The system includes an onboarding tool that aims to make it easier for IBM users to get onto the system. Holek noted that IBM is still in the process of transitioning to the Blue Insight platform.
“We had a lot of applications that were using third-party software, and we have been working to get them all migrated,” Holek said. “There has been a very intense effort to get off Brio, which is now owned by Oracle.”
Holek added, “Brio is no longer the majority of analytics apps for us, but it has taken some time.”
Benefits of consolidating analytics
Moving to Blue Insights has provided cost savings to IBM by leveraging a centralized cloud-based delivery model. IBM estimates that $25 million will be saved over a five-year period over the legacy system. Much of the cost savings have come by way of moving away from bare metal to a virtualized cloud.
“We definitely see business results and analytics are being used much more prevalently at IBM,” Holek said.
The system has also delivered real insights as well. Holek said that one group that has been particularly active is the IBM sales organization. The group did analysis on the SMB market and realized that they weren’t using the optimal channel to close deals. So they applied analytics and were able to better target customers and improve close rates.
Analytics best practices
Moving from multiple disparate analytics tools to a centralized analytics system is not an easy task.
“We’ve learned a lot in the last few years,” Holek said. “One of the things we’ve struggled with is that people must follow best practices, because there is a risk if they don’t that they could bring down the system.”
It’s a situation that has happened, according to Holek.
The Blue Insight organization started with only 12 people to support the system and now is up to 40. The group has learned that it’s important to separate the day-to-day operations from the analytics transformation effort that is focused on new development.
Big Data up next
The analytics effort is now moving toward expanding capabilities for Big Data, including IBM’s PureData and Big Insights.
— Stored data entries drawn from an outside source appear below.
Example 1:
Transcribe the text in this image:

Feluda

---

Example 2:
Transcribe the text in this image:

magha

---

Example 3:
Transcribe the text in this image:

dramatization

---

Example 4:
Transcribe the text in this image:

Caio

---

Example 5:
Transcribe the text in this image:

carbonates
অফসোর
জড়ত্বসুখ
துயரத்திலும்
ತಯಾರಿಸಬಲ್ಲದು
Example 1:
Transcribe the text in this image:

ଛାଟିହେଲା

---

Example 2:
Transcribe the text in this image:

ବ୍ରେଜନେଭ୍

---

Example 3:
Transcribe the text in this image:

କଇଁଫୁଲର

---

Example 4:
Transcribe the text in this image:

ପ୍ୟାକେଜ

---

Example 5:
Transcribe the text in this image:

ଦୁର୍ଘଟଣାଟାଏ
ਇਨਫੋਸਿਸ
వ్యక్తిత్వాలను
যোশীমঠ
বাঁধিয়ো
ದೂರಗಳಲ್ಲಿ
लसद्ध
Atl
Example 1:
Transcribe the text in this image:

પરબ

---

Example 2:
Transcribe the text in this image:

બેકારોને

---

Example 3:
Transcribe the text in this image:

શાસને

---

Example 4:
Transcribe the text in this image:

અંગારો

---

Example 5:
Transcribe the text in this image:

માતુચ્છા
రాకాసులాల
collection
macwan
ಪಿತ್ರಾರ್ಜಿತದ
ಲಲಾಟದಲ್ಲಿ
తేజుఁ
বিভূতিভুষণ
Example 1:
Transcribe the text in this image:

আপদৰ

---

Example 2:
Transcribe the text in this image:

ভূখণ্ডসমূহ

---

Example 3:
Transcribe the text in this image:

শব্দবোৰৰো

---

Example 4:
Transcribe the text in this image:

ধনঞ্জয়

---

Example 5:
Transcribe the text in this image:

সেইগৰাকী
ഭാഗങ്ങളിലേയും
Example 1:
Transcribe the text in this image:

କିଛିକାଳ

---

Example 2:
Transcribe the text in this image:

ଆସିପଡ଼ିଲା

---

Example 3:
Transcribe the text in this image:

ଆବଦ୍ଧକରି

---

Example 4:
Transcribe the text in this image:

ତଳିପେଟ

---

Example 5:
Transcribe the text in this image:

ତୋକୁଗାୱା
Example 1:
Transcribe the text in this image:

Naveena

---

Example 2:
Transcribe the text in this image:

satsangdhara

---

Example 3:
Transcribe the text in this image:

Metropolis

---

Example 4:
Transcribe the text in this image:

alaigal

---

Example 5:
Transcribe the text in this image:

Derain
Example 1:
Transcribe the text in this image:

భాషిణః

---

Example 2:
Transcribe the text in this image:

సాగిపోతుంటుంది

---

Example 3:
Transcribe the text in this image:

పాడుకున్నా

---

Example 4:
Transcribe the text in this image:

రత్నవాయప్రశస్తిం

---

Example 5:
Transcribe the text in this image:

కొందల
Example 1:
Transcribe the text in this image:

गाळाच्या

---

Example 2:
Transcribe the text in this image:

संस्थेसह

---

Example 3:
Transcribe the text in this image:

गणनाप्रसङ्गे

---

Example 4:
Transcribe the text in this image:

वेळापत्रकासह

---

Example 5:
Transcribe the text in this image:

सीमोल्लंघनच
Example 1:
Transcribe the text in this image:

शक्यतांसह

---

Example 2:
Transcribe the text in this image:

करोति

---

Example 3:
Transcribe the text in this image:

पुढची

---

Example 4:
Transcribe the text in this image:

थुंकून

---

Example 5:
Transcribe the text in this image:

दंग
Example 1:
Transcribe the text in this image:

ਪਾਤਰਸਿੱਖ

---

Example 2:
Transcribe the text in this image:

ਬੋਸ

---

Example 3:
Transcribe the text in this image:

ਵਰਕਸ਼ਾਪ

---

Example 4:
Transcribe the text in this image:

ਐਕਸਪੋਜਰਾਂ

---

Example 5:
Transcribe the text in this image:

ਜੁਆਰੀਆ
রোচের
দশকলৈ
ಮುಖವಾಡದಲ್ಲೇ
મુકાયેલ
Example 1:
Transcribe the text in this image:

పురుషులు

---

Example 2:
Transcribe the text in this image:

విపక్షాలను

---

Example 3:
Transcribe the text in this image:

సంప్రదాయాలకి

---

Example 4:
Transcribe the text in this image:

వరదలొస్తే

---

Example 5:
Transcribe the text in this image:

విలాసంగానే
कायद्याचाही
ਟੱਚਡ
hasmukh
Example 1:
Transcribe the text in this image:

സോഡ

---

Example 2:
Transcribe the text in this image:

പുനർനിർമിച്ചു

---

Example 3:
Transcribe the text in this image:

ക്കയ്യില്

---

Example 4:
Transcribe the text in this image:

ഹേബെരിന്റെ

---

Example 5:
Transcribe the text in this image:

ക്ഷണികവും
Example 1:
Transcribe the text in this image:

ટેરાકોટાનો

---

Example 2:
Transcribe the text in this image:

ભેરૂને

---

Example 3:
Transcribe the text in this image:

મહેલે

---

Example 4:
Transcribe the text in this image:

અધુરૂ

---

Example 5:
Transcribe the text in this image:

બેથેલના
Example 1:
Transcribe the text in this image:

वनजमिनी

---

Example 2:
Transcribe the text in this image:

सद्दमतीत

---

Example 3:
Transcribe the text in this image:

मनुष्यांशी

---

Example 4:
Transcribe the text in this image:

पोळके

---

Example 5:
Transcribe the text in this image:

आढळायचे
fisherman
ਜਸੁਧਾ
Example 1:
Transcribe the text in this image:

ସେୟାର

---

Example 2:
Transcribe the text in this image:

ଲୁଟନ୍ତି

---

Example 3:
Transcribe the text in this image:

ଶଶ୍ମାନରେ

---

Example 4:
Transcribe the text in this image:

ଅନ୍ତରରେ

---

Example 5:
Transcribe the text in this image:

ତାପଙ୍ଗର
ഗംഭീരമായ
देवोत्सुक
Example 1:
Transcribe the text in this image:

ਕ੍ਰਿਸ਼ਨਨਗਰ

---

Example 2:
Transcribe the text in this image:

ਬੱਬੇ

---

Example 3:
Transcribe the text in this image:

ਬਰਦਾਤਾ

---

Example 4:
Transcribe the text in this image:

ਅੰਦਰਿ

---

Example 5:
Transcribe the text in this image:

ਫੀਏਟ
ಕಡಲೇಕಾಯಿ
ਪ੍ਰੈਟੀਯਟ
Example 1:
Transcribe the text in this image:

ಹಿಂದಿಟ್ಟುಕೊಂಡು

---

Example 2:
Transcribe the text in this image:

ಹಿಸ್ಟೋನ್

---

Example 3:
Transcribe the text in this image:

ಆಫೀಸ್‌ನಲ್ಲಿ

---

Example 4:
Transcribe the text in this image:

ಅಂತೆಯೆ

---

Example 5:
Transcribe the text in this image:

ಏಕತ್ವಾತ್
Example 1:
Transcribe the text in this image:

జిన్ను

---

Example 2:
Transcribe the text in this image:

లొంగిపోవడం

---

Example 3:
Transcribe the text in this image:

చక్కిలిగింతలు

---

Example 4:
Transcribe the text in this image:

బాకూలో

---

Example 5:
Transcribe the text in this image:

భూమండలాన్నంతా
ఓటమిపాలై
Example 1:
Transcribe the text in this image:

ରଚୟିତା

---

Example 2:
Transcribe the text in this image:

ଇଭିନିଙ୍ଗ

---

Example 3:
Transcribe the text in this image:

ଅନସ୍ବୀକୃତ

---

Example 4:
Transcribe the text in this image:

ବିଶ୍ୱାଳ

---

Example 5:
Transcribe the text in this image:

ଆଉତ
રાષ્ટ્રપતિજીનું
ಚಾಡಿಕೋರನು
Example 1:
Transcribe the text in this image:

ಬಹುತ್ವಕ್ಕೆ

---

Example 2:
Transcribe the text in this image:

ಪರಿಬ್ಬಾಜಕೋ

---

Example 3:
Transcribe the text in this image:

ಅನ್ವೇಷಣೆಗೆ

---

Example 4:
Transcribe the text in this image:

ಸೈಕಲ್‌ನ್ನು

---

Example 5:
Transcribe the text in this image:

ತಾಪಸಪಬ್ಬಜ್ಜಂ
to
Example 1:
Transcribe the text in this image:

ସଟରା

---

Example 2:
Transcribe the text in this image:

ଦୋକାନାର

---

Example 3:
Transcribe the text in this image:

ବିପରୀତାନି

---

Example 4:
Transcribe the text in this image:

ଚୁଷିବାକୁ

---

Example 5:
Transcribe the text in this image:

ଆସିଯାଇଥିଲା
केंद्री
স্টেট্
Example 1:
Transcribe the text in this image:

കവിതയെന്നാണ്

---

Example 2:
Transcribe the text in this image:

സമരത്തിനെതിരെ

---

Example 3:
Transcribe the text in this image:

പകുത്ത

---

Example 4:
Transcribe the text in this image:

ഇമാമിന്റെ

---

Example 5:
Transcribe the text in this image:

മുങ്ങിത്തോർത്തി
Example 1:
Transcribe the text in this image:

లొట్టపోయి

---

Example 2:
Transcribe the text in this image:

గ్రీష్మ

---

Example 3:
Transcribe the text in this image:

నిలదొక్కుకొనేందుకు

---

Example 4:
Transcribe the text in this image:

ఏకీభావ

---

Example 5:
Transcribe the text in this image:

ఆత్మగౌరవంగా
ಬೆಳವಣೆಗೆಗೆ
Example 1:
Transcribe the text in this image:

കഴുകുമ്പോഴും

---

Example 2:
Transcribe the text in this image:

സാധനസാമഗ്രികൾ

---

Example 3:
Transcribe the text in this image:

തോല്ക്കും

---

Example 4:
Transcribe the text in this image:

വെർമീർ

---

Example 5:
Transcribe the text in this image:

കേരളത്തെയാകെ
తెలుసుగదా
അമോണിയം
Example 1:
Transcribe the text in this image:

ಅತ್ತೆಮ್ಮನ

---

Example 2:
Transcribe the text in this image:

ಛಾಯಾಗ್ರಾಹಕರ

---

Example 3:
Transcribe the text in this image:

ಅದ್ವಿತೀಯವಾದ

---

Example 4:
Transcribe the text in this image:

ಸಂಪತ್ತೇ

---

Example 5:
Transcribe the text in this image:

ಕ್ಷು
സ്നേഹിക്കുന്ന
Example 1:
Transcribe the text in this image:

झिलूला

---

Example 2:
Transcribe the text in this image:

“We’re expanding and just trying to stay in lock step with what the IBM software groups are doing,” Holek said.
All those different analytics systems are not yet tied into a single dashboard or reporting system, though they might be at some point in the future.
“From an end-user standpoint, they don’t know when they are using a particular piece of software in the background,” Holek said. “We want people to be able to plug in their business problem, and in the background the right software is applied to get the right insight.”
“That is the longer term strategy, to have a single entry point dashboard system,” Holek added.